F. Scott Fitzgerald is a recognized talent of his genre with very natural ability to reveal people’s characters. Among the personages of the novel there are ones of different social and cultural statuses. Fitzgerald shows the reader how even more different people can be because even the rich people of the “the roaring Twenties” - old aristocracy and nouveaux riches - are divided by insurmountable barrier. Fitzgerald uses a metaphor to underline that gap; he makes up West Egg and East Egg, the two imaginary residential areas of Long Island separated by a courtesy bay. The two Eggs of the identical size and shape are inhabited by people who are as different from each other as they could ever be.

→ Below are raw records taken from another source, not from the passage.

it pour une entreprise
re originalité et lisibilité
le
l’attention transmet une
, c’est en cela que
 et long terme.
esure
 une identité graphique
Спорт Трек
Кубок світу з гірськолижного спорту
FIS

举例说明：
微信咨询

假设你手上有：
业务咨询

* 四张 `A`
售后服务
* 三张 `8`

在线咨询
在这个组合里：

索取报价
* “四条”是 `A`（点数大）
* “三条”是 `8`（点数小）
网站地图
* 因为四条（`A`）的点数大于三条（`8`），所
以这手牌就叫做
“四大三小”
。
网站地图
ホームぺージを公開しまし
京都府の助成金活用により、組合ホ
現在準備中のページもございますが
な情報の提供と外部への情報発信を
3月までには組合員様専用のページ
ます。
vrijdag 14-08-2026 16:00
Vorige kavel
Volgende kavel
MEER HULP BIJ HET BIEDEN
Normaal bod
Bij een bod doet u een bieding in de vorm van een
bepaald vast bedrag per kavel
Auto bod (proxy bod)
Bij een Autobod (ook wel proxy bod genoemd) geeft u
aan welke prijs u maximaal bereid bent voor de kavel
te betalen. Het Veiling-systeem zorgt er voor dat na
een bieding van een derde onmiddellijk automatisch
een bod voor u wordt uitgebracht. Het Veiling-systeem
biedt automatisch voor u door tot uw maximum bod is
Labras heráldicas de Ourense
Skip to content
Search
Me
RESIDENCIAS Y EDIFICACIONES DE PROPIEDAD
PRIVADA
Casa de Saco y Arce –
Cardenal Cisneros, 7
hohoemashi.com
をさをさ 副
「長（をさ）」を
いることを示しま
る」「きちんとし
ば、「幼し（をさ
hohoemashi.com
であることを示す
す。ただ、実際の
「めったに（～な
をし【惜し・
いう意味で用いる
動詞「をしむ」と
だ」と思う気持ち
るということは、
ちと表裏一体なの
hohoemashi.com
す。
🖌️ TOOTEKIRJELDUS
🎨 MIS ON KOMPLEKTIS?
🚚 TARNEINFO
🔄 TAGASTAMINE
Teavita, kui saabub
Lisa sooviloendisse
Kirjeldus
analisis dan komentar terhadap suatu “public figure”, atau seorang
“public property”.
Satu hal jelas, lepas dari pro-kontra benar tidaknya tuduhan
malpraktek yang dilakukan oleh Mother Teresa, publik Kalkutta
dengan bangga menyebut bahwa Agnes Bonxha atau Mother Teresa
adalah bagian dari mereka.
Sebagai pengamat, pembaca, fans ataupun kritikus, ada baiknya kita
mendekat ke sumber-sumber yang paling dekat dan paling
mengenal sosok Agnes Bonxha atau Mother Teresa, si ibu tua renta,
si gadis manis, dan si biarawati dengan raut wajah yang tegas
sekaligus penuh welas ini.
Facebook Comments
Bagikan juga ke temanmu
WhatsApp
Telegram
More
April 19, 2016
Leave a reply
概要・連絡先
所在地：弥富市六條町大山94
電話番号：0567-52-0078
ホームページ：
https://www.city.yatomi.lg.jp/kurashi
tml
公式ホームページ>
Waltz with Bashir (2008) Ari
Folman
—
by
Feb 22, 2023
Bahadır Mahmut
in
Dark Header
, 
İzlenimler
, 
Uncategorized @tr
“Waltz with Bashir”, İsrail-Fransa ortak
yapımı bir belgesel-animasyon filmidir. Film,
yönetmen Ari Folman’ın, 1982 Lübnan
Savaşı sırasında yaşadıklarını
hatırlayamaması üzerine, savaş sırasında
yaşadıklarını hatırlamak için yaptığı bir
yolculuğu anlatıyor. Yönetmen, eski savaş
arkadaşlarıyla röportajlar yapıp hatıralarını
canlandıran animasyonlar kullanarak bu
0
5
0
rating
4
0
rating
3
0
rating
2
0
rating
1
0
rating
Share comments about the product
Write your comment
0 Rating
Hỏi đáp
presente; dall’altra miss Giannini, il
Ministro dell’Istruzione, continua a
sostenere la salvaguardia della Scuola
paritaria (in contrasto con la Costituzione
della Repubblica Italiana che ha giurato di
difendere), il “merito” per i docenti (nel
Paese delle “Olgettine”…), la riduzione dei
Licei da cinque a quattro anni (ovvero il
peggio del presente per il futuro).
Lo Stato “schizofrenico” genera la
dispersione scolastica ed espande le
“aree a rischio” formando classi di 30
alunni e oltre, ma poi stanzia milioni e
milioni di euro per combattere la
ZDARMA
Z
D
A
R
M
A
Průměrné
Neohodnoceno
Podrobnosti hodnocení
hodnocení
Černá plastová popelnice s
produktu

Fitzgerald reveals their characters through things those people possess; he supports the reader’s impression on those things by describing them in different manners. Fitzgerald uses words “marble”, “swollen”, “monstrous” and so on with regard to the nouveaux riches class blamed for their questionable taste. He claims those people for the priority of quantity over quality; that he expresses by mentioning the enormous size of their mansions, lawns and gardens.
When Fitzgerald refers to old aristocratic class, he uses words of vast and majestic meanings. Even the windows of their mansions are “glowing with reflected gold”. Thus Fitzgerald emphasizes the insurmountable barrier between them and the “grey” people of the Valley of ashes.
Fitzgerald points out in his novel how contrary those different worlds of people are; and even though they interfere sometimes, they would never join. On the land, which is inhabited by old aristocracy, everything is majestic and marvelously slow; the lifestyle of nouveaux riches is luxurious and impetuous; life is unpredictable in the City; and at the same time it is so despairing and grey in the Valley of ashes.
Fitzgerald’s use of setting is an effective way for better reflecting of personalities. Some traits of people’s characters are better shown than said.
Works Cited
- Fitzgerald, Francis Scott. The Great Gatsby. New York: Charles Scribner's Sons, 1925. Print.
- Wood, Kerry M. “The Importance of Setting in the Great Gatsby by F. Scott Fitzgerald.” Humanities 360: Every topic. Every angle. Humanities360., 5 May 2009. Web. 4 Feb. 2014.